### [Problem requirements]
Reproduce the lines of the material below verbatim, from the line with "One can estimate" to the line with "Based on the output", including both of those lines.

*** Input data Section Begins ***

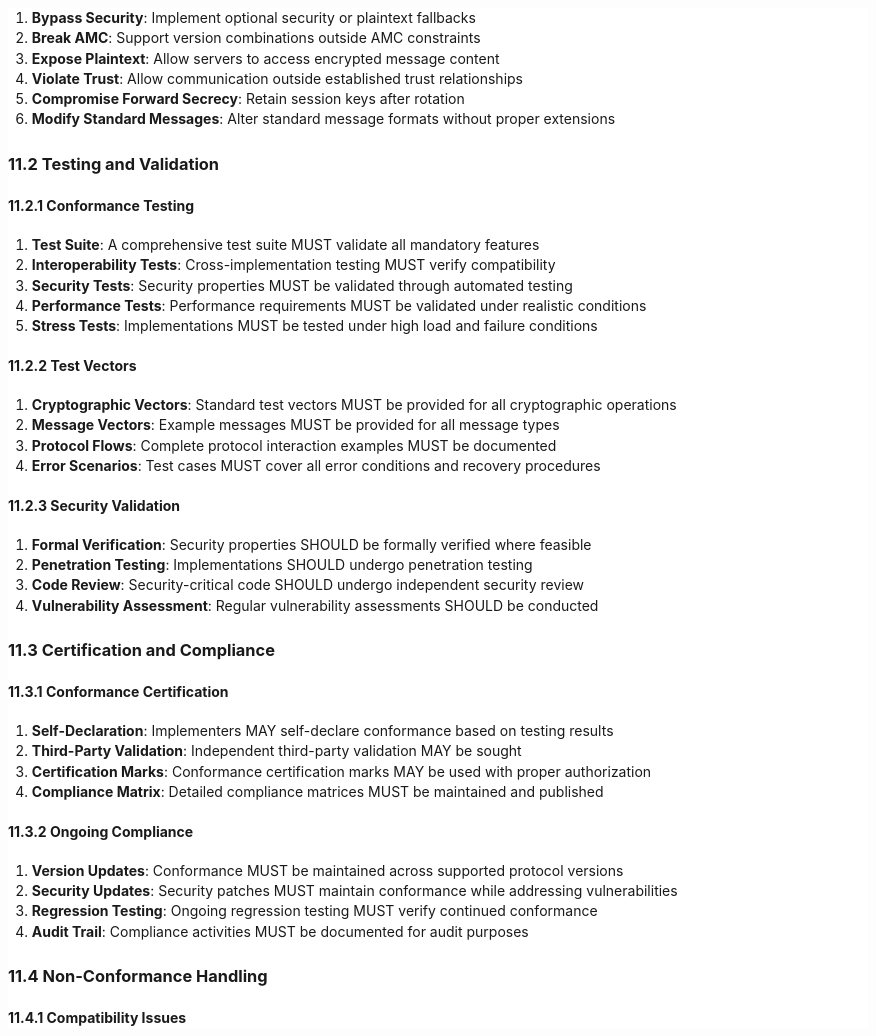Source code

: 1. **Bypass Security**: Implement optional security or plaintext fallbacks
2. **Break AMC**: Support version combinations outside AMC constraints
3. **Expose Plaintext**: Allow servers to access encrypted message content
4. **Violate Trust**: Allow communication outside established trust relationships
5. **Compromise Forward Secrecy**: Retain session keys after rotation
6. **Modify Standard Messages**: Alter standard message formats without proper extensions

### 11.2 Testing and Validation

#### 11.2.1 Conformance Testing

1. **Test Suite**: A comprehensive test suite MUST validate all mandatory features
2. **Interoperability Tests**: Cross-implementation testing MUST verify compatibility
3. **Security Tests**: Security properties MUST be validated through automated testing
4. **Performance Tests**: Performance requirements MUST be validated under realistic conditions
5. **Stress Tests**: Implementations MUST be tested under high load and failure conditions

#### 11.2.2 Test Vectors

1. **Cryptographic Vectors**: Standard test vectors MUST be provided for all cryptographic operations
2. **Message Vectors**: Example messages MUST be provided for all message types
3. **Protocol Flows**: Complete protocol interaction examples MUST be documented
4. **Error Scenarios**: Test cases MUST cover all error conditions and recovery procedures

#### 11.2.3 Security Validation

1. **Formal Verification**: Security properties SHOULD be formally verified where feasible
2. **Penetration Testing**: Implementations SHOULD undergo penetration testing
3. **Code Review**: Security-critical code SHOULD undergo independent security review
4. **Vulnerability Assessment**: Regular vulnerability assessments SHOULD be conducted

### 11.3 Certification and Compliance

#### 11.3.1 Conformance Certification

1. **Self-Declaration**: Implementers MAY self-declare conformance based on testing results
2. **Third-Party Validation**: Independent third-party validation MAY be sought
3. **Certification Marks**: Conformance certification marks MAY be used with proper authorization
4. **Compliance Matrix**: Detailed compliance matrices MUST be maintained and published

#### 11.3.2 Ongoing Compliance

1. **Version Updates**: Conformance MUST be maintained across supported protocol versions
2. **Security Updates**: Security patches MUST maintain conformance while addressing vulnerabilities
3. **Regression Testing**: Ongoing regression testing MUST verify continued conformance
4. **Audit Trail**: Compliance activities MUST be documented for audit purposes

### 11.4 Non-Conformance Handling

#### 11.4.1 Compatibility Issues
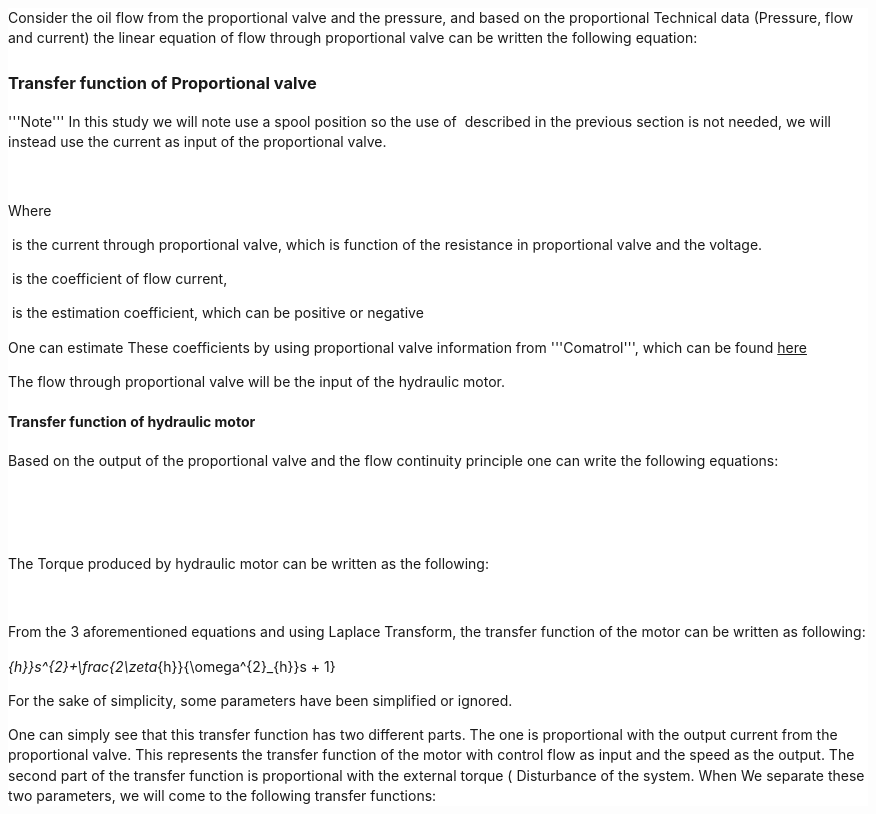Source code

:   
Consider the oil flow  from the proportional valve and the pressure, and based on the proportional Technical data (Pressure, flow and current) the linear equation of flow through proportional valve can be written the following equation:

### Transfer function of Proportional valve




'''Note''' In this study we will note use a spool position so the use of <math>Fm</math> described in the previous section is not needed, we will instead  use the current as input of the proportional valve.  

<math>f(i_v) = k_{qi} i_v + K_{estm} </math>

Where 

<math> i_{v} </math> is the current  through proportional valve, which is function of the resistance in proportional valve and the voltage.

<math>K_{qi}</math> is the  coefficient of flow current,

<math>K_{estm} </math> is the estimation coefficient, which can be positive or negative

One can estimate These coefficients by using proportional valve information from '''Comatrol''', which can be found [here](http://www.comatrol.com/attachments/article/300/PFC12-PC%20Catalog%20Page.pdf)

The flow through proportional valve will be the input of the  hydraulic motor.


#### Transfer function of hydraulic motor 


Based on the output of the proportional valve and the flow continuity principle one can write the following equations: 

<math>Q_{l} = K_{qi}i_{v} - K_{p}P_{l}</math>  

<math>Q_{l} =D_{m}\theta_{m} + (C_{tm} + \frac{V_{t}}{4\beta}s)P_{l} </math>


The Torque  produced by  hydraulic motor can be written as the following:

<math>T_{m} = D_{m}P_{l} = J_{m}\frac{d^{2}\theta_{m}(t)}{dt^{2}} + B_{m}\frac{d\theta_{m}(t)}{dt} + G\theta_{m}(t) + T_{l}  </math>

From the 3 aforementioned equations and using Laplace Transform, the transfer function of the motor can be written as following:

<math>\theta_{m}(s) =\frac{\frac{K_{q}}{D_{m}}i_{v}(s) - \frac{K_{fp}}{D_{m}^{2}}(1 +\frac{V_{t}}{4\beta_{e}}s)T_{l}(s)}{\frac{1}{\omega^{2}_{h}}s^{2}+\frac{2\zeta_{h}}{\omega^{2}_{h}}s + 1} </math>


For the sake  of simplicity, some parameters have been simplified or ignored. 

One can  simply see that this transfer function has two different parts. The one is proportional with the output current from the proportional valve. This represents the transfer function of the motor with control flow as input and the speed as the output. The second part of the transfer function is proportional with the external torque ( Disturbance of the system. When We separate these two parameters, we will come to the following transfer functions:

*** Input data Section Ends ***
*** Input data Section Begins ***

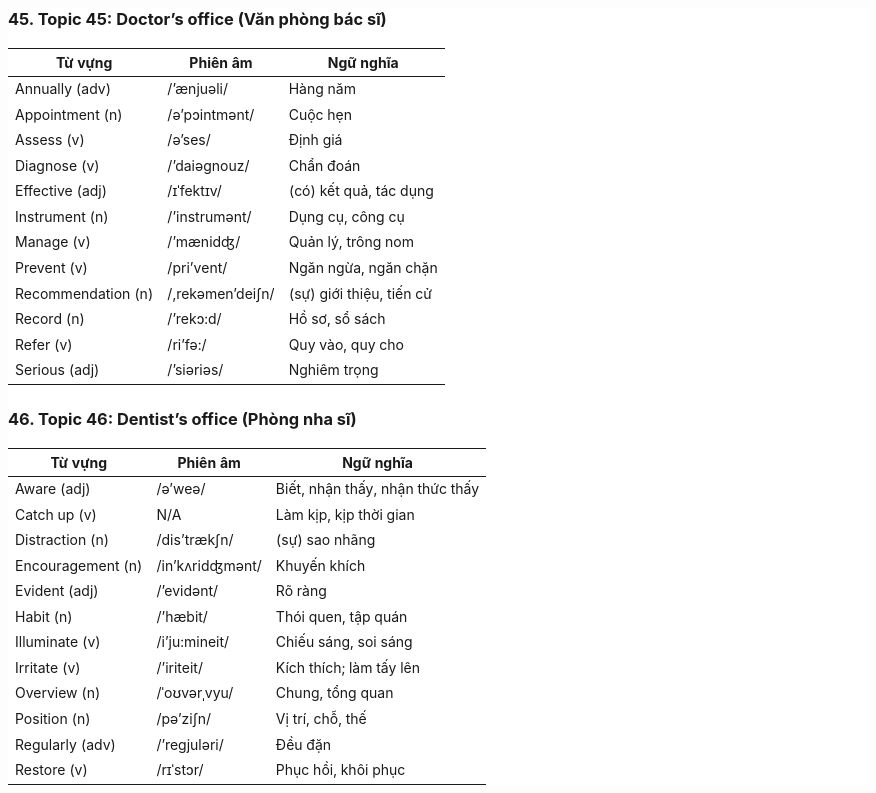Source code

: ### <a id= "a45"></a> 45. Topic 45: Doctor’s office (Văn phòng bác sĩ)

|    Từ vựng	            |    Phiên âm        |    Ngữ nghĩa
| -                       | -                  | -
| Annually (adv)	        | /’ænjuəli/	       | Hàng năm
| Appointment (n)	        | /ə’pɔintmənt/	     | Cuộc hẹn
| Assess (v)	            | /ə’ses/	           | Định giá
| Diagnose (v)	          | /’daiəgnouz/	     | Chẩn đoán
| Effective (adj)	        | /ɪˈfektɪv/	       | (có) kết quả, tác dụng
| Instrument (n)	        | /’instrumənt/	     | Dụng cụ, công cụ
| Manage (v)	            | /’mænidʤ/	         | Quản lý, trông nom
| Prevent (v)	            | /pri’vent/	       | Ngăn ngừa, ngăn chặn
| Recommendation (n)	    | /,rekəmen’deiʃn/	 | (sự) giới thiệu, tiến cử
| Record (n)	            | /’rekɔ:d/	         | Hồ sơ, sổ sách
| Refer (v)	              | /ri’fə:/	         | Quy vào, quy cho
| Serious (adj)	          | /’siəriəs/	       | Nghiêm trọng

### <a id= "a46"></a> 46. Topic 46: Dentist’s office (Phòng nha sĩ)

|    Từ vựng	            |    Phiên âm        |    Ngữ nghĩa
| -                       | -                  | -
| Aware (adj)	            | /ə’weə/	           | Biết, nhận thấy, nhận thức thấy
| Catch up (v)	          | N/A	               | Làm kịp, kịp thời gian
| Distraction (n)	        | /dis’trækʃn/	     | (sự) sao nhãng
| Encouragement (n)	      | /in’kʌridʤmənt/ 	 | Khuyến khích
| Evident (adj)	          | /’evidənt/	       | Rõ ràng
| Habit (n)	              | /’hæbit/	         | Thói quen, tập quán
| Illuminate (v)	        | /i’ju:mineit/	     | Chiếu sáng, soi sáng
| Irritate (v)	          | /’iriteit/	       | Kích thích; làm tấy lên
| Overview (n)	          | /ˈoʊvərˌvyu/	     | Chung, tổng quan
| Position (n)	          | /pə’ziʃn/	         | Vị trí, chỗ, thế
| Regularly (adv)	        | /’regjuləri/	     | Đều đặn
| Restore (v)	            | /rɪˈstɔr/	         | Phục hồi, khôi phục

*** Input data Section Ends ***
*** Input data Section Begins ***

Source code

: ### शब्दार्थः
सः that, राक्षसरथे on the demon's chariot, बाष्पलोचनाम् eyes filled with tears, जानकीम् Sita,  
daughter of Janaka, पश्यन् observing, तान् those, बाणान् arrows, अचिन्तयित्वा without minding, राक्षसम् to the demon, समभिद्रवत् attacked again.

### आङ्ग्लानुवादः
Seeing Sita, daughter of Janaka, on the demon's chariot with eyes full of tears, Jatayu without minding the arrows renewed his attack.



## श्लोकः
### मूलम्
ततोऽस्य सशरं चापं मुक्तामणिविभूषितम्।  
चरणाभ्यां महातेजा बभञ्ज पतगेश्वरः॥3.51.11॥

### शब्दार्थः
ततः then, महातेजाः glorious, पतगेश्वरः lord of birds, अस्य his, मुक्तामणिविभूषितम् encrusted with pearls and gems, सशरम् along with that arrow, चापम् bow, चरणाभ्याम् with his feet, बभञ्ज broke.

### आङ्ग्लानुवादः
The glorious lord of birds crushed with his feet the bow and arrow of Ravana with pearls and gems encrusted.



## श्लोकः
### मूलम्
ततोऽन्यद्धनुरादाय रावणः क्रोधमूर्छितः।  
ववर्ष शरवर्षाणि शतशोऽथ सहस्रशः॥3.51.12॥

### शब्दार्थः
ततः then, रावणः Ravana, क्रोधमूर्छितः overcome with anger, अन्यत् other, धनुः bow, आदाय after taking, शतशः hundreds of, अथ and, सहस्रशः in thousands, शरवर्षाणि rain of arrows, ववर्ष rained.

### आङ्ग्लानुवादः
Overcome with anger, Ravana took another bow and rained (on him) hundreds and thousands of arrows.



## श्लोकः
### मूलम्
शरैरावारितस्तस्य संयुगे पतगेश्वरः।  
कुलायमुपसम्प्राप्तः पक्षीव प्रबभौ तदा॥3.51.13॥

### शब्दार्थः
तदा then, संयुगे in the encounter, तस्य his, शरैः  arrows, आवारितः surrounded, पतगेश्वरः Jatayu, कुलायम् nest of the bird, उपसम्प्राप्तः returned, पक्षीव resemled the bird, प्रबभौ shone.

*** Input data Section Ends ***

### [Answer space]
One can estimate These coefficients by using proportional valve information from '''Comatrol''', which can be found [here](http://www.comatrol.com/attachments/article/300/PFC12-PC%20Catalog%20Page.pdf)

The flow through proportional valve will be the input of the  hydraulic motor.


#### Transfer function of hydraulic motor 


Based on the output of the proportional valve and the flow continuity principle one can write the following equations: 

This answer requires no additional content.